The law aside, we forget the importance of making things easy. While I’m surprised and delighted with how easy AI is to use. It’s not easy enough. Or at least the 93 think so. 

We forget that while I was running around Austin becoming an expert in potential, AOL was quietly shipping out CDs – estimates say about 1 billion mailed – to help us all get online. At its peak (and yes, their decline is a whole other story), it had 30 million subscribers and was worth a market capitalization of more than $200 Billion. How? 

  • They made it easy for people to see the potential – just pop in the disc and voila!
  • They created a momentum catalyst – CDs in the mail.
  • They didn’t oversell – “You’ve got mail.”

We’ve seen this pattern repeat with Facebook.

  • They made it easy for people to see the potential – an invitation from a friend.
  • They created a momentum catalyst – here’s your feed.
  • They didn’t oversell – add your friend.

And with Amazon.

  • They made it easy for people to see the potential – buy a book.
  • They created a momentum catalyst – we have more than books.
  • They didn’t oversell – we make it easy for you to buy anything.

While Napster died on the copywrite vine, it opened the door of opportunity for Pandora and Spotify to change the face of music forever. They made music discovery easy, created a momentum catalyst, and didn’t oversell.

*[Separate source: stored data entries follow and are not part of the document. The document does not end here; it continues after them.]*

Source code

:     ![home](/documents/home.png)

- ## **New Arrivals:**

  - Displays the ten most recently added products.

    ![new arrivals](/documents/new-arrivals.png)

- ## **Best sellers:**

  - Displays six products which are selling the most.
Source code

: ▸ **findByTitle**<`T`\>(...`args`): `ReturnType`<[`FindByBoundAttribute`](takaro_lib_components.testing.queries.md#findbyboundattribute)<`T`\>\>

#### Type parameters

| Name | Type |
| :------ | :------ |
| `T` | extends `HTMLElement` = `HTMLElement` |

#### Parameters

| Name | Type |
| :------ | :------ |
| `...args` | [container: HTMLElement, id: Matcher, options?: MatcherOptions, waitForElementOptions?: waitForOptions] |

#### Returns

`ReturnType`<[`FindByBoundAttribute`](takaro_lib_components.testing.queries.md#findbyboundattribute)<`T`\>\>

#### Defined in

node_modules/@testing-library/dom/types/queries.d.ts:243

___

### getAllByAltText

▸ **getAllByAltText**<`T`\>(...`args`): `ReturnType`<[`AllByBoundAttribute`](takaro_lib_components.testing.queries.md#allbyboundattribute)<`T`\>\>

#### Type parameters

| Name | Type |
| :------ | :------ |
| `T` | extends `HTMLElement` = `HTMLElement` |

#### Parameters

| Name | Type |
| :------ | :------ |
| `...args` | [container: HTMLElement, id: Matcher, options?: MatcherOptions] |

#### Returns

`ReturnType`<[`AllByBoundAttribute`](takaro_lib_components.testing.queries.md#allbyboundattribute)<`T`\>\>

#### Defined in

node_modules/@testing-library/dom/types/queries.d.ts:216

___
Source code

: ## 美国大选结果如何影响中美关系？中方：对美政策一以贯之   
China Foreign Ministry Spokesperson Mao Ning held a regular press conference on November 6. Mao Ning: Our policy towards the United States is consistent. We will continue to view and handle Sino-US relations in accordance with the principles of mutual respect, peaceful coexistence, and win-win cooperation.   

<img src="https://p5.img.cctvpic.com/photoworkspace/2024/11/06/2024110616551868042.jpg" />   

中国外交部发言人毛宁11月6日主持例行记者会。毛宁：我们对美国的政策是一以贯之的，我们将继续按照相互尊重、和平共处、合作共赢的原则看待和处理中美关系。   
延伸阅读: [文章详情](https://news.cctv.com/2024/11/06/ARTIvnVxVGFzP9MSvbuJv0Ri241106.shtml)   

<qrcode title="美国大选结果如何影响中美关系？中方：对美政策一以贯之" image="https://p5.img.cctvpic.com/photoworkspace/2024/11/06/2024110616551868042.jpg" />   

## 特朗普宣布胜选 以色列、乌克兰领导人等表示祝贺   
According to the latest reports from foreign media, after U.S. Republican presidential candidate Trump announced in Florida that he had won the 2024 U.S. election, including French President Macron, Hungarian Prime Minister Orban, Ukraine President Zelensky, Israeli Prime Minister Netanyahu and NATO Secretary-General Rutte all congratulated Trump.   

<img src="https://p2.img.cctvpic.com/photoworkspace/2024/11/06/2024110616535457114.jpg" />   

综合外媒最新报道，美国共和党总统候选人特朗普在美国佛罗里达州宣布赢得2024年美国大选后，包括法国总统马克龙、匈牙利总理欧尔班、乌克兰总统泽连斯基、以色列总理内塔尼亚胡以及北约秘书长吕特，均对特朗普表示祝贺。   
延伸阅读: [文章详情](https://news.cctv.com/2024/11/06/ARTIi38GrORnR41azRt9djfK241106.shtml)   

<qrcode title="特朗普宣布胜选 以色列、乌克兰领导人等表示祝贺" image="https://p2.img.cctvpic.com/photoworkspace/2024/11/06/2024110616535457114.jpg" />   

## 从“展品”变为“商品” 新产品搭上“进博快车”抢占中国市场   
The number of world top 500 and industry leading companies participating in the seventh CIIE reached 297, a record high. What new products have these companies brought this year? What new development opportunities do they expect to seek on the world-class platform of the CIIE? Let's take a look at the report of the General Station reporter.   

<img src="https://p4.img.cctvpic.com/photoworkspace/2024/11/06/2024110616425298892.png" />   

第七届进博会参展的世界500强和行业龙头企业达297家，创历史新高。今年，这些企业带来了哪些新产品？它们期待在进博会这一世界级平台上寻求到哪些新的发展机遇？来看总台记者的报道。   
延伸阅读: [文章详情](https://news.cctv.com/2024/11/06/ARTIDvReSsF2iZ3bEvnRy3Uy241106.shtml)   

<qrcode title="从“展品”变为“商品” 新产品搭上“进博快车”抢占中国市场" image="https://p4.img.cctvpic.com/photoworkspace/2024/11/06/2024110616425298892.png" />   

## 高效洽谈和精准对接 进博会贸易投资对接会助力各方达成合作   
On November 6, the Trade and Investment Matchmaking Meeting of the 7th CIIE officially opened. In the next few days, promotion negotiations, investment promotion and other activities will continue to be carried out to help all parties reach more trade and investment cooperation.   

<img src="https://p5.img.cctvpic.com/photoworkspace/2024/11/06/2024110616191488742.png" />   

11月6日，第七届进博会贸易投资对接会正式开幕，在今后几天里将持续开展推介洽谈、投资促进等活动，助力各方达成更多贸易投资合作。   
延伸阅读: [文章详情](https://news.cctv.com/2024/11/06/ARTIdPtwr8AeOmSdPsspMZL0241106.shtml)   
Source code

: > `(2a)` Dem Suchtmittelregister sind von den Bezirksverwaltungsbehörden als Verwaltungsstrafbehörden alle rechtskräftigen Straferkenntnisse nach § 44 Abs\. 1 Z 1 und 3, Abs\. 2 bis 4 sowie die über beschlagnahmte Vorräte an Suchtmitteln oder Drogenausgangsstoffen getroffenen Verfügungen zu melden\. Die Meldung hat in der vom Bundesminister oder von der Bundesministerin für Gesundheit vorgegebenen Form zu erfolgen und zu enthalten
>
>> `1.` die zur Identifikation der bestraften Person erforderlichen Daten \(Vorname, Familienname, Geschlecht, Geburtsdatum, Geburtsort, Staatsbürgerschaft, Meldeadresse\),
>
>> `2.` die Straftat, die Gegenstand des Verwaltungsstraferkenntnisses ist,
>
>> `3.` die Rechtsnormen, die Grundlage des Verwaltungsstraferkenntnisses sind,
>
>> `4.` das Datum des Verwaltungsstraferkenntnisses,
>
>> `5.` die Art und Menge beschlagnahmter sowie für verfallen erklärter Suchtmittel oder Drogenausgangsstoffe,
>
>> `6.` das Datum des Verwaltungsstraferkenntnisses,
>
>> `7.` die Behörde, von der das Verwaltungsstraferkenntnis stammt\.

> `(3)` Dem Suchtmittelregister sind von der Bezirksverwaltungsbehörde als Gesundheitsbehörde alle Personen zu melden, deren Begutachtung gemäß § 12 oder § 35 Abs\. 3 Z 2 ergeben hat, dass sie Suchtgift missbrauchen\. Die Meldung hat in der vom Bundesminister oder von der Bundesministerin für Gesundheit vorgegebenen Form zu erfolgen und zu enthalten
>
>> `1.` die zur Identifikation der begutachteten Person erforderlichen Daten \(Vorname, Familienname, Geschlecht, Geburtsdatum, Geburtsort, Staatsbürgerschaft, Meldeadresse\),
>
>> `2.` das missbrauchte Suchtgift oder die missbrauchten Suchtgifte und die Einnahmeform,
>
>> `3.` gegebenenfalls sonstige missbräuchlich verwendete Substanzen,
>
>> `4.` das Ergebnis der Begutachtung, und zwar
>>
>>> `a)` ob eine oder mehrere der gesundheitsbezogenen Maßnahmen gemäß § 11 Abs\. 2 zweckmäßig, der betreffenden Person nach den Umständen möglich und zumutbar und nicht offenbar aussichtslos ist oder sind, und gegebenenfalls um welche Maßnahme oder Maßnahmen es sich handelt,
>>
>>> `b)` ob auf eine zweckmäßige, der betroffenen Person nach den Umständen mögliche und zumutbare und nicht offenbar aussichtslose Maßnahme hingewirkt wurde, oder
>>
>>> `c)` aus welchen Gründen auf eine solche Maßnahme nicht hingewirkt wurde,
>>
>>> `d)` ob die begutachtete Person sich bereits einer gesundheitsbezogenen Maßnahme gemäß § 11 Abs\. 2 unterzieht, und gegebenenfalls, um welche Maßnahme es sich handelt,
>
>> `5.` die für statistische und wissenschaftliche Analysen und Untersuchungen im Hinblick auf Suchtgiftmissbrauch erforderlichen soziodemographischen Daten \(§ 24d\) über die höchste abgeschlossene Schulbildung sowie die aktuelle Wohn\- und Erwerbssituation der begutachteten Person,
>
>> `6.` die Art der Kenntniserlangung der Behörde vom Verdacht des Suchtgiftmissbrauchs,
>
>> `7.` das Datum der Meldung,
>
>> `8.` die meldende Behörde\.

Each of these examples shows the early majority the simple path to potential, and it’s not until that step happens that the world changes.

So today, as we stand on the precipice of another technological transformation, the question remains: which idea will help the majority see the full potential of AI? Even with the simple interface of OpenAI’s ChatGPT, the AI space still feels closer to a 1990s IRC chat room than AOL’s Instant Messenger. Midjourney makes me clap my hands with delight, but does your neighbor understand how to set up a Discord server?

With emerging technologies and ideas, transformation only happens when we make potential tangible and accessible. When it shifts in from fad to framework, and that starts by making its tale of potential easy for everyone to realize and creating a simple path to follow.

Who or which company will create the simple path to potential for AI? I don’t think it’s happened yet. Nor do my 93 friends.